Wednesday, January 21, 2009

Another Loss

I've always heard that bad things happen in "threes". When I saw some of my graduating peers at Michael's funeral, I told them I didn't want to see them for a while. Not because I don't enjoy their company, I do, but because it seems as though the only time I really get to see most of them is when there is a funeral. I had only been home a few days when I got a text letting me know someone else from our small town was killed in a wreck. I don't think I knew who she was.

Today, I got a call from a friend letting me know that my former cheerleading sponsor and current Superintendent of my old High School was killed in a vehicle wreck today. Not even 5 minutes prior to the phone call, I was thinking about her daughter and wondering how she was doing. Her daughter, Jamie, is pregnant with her second child and her oldest one is almost a year.

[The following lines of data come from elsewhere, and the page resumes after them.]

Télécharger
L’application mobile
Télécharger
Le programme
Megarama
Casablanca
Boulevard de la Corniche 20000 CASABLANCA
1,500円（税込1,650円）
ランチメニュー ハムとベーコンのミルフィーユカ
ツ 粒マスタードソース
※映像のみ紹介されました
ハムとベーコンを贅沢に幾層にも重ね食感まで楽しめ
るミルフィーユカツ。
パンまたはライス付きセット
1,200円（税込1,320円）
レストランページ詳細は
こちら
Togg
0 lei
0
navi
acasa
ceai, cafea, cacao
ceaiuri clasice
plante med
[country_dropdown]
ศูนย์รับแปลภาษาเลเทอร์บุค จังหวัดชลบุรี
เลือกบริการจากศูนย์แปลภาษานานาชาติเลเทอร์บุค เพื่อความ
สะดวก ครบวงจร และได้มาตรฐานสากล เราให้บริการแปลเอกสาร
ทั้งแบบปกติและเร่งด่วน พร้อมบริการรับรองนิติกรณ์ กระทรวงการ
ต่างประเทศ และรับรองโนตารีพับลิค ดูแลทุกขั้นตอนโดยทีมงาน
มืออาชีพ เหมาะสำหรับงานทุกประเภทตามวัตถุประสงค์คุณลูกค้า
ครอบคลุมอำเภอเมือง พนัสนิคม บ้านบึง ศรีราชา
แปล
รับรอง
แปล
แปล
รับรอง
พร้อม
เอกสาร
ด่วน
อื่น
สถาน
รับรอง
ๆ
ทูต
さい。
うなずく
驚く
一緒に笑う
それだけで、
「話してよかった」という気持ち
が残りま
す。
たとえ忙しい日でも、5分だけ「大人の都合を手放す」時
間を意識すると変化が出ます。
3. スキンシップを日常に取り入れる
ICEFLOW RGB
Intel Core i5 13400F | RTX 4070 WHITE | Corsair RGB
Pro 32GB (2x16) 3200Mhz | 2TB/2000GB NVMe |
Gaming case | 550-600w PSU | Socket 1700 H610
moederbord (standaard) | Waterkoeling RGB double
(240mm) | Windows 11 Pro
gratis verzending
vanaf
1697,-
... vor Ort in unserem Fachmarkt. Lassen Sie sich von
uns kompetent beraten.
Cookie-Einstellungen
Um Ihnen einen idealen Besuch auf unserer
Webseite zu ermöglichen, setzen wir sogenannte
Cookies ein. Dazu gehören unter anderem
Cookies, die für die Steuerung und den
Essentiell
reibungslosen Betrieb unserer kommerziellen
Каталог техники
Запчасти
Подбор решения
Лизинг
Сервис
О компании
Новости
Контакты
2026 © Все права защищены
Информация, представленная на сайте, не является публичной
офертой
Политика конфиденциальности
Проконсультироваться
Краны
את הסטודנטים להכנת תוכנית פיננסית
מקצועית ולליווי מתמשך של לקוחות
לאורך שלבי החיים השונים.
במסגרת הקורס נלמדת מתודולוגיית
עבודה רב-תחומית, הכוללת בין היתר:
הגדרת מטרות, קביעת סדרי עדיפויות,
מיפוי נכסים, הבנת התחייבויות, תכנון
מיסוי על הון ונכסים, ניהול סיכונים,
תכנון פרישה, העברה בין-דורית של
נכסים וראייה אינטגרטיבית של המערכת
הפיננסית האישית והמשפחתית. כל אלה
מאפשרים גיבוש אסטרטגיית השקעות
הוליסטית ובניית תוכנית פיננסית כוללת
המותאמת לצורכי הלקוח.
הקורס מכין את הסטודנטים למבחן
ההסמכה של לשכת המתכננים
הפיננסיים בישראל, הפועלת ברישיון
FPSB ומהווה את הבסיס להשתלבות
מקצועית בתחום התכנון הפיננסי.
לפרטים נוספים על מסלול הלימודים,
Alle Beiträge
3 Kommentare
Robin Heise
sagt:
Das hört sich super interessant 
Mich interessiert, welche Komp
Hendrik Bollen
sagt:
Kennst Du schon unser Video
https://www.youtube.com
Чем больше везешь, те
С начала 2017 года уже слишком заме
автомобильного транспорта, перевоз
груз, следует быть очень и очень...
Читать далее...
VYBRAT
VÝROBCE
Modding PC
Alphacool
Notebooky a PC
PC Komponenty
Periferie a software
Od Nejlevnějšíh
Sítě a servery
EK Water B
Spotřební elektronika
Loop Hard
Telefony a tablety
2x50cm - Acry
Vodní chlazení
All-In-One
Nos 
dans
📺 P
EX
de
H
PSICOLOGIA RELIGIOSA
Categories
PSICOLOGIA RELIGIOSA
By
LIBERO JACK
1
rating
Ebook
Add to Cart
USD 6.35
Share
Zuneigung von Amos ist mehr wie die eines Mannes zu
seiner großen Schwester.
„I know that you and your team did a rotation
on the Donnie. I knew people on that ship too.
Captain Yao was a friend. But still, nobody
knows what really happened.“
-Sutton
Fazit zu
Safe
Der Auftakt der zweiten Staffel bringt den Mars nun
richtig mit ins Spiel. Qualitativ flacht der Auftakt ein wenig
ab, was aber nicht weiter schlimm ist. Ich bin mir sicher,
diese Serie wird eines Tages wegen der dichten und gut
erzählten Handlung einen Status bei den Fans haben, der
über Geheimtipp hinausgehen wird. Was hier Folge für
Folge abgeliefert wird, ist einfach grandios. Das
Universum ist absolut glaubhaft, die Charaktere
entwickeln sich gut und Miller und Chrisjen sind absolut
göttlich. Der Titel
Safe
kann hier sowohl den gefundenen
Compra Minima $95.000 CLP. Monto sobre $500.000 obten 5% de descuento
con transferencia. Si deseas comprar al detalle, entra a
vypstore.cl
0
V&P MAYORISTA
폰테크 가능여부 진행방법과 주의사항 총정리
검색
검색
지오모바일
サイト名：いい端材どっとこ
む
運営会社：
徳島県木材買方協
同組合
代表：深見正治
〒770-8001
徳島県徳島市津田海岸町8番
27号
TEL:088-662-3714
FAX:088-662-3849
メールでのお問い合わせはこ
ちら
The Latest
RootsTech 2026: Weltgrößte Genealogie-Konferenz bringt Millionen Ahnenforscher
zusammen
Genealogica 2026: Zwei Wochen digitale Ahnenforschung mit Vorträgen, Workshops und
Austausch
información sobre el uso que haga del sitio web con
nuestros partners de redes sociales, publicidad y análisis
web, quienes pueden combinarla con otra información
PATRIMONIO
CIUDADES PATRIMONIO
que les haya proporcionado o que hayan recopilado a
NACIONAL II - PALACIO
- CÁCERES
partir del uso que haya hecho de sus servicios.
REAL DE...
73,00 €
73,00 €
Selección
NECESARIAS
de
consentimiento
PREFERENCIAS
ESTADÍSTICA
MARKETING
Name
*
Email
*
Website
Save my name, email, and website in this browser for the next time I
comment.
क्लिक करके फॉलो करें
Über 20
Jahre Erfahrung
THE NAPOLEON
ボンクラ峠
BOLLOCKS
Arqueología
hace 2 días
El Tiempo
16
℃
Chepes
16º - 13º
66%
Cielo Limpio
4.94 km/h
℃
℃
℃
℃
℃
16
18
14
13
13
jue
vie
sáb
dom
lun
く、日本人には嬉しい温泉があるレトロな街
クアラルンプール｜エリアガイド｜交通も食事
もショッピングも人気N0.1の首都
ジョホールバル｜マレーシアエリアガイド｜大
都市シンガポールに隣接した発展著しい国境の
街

This will be the eighth funeral my home town has had since right before Christmas.

Paulette was a very strong and focused woman. When I was in high school, her husband was a basketball coach and she was a teacher and my Varsity cheer coach. She always expected the best from every single one of us. I remember going to school one day and someone asked me how I was doing. It had been a rough day and I just started crying. It just so happened, it was right in front of Mrs. Smith's door. As soon as she saw me, she pulled me inside and told me to dry it up, that I was an example to the other students and I shouldn't be crying. She had no idea what happened and I was only 16. That moment left a strong impression on my mind. I didn't realize it at the time, but she was trying to teach me that when a leader is up, they're up and when they're down they're still up. My actions and responses always have the chance to affect someone else whether it's positive or negative. It wasn't too long afterward that I decided I wanted to try to always have a positive approach to things and to try to keep my emotions in check.

Thank you Mrs. Smith. You will be missed.